#### ページ抜粋

March 2009, Nikon Kenkyukai Tokyo, Meeting Report

幻のレグノニッコール10センチF1.5が3基並ぶ迫力の風景

March 21, 2009
Tokyo Meeting
Regno Nikkor 10cm F1.5
Roentgen Lens Special

ニコ研開催の銀座は三月の歌舞伎座

ニコン取説研究

歌舞伎座さよなら公演三月大歌舞伎は、 元禄忠臣蔵のノボリを見ながら、ニコ研三月。 まずはニコンFにかんする研究プログラムからスタートです。 ニコンF50周年前夜祭ということで、 初期のニコンF用の取説から小形カタログを集めてみました。 製造期間の長かったニコンFは、 ご承知のように各種バージョンの取説がつくられました。

ニコンFの初期から最後期までの取説と小形カタログ

レントゲンレンズ

レグノニッコールに代表される時代のレントゲンレンズを研究するにあたり、 まずは非常に珍しい歴史的レントゲンレンズを見てみましょう。
帝国光学と精機光学のレントゲンレンズです。
とくに、帝国光学のレントゲン・ズノーは、非常に珍しい幻の医療用レンズです。 606系と610系の動体存在が確認されていますが、 610系はウエブで全世界初公開です。いやほんとに世界初公開なのです。

全世界ウエブ初公開のレントゲン・ズノー6.5センチF1.4

レンズがとにかく美しいレントゲン・ズノー6.5センチF1.4

生き残っていた高速レンズ R-セレナー5センチF1.5

レグノニッコールと間接撮影写真装置

希少レンズの美しさには、 美術品をみたような心豊かさが残ります。
さて、ここからがメインテーマです。 工業用ニッコールレンズ研究家の秋山満夫の呼びかけで、 エックス線間接撮影用レンズのレグノニッコールを特集することにしました。 はたして、こんなレアなレンズを特集してものが集まるのでしょうか。
以前、ニコンSPの特集をした時に、 集まったのはブラックボディや、 モーター付きのブラックボディばかり。 1台だけ持ち込まれた普通のクロームボディのニコンSPが、 たいへん珍しいものにみえた、との笑い話のようなホントの話があります。

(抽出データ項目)
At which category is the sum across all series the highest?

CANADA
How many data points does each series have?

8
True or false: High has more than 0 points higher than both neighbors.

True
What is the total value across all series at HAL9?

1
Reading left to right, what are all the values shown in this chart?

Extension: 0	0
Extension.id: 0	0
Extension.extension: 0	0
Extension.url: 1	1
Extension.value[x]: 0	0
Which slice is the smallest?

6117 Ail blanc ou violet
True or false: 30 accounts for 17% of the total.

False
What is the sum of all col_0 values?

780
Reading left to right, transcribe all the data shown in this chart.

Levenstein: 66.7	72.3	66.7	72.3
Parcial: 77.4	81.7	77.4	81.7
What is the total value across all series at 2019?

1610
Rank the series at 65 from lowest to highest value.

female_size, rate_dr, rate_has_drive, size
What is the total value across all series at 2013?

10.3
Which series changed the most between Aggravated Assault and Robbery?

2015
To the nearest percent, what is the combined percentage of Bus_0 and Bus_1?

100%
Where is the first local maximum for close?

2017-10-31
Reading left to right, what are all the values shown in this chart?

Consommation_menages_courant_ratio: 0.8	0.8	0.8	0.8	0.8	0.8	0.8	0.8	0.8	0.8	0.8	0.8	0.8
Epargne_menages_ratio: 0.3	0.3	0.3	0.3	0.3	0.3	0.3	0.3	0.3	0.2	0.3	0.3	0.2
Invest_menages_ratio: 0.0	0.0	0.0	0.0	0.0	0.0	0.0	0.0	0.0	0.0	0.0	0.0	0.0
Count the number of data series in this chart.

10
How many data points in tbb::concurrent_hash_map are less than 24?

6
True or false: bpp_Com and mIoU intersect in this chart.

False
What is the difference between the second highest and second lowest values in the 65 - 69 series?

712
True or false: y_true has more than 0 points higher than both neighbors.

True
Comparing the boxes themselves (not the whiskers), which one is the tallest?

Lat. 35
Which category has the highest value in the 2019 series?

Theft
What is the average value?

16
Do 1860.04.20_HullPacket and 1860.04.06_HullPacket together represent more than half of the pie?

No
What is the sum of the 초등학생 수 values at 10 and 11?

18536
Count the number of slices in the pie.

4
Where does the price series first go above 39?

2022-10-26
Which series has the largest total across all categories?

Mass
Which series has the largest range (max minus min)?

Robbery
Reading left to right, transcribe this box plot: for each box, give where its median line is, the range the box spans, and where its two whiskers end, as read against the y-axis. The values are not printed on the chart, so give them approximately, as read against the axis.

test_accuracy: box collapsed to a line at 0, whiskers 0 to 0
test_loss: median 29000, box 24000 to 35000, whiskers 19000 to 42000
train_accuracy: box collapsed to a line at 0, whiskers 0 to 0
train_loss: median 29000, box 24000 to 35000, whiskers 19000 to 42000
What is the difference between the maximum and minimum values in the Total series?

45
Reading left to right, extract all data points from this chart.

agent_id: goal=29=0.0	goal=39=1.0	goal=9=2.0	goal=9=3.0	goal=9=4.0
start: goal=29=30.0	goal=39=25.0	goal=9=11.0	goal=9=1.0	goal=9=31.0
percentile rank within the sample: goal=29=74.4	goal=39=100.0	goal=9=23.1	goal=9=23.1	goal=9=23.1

#### 実施課題
a) 上の例会報告のうち、「ニコ研開催の銀座は三月の歌舞伎座」を含む箇所から「帝国光学と精機光学のレントゲンレンズです。」までを、改めて一字一句そのまま示してください。
b) 上の例会報告に基づき、次の問いに答えてください。
(i) 帝国光学のレントゲン・ズノーについて、動体存在が確認されているのはどの系列ですか。
(ii) レグノニッコールの特集は、誰の呼びかけで行われることになりましたか。
(iii) 以前のニコンSPの特集で1台だけ持ち込まれ、たいへん珍しいものに見えたのは何ですか。

#### 各課題の解答
a)
ニコ研開催の銀座は三月の歌舞伎座

ニコン取説研究

歌舞伎座さよなら公演三月大歌舞伎は、 元禄忠臣蔵のノボリを見ながら、ニコ研三月。 まずはニコンFにかんする研究プログラムからスタートです。 ニコンF50周年前夜祭ということで、 初期のニコンF用の取説から小形カタログを集めてみました。 製造期間の長かったニコンFは、 ご承知のように各種バージョンの取説がつくられました。

ニコンFの初期から最後期までの取説と小形カタログ

レントゲンレンズ

レグノニッコールに代表される時代のレントゲンレンズを研究するにあたり、 まずは非常に珍しい歴史的レントゲンレンズを見てみましょう。
帝国光学と精機光学のレントゲンレンズです。

b)
(i) 606系と610系です。
(ii) 工業用ニッコールレンズ研究家の秋山満夫です。
(iii) 普通のクロームボディのニコンSPです。